Task objective - Please return each of the entries exactly, minus their pictures.

----------------

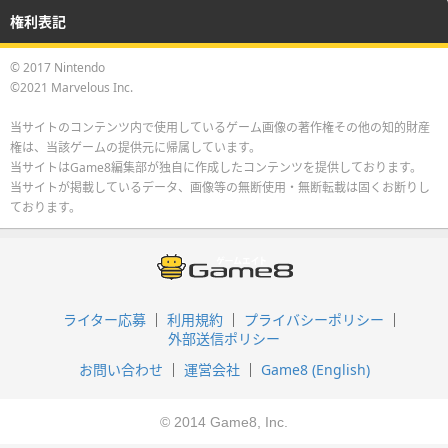
権利表記
© 2017 Nintendo
©2021 Marvelous Inc.
当サイトのコンテンツ内で使用しているゲーム画像の著作権その他の知的財産
権は、当該ゲームの提供元に帰属しています。
当サイトはGame8編集部が独自に作成したコンテンツを提供しております。
当サイトが掲載しているデータ、画像等の無断使用・無断転載は固くお断りし
ております。
ライター応募
利用規約
プライバシーポリシー
外部送信ポリシー
お問い合わせ
運営会社
Game8 (English)
© 2014 Game8, Inc.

----------------

Problem solution -
権利表記
© 2017 Nintendo
©2021 Marvelous Inc.
当サイトのコンテンツ内で使用しているゲーム画像の著作権その他の知的財産
権は、当該ゲームの提供元に帰属しています。
当サイトはGame8編集部が独自に作成したコンテンツを提供しております。
当サイトが掲載しているデータ、画像等の無断使用・無断転載は固くお断りし
ております。
ライター応募
利用規約
プライバシーポリシー
外部送信ポリシー
お問い合わせ
運営会社
Game8 (English)
© 2014 Game8, Inc.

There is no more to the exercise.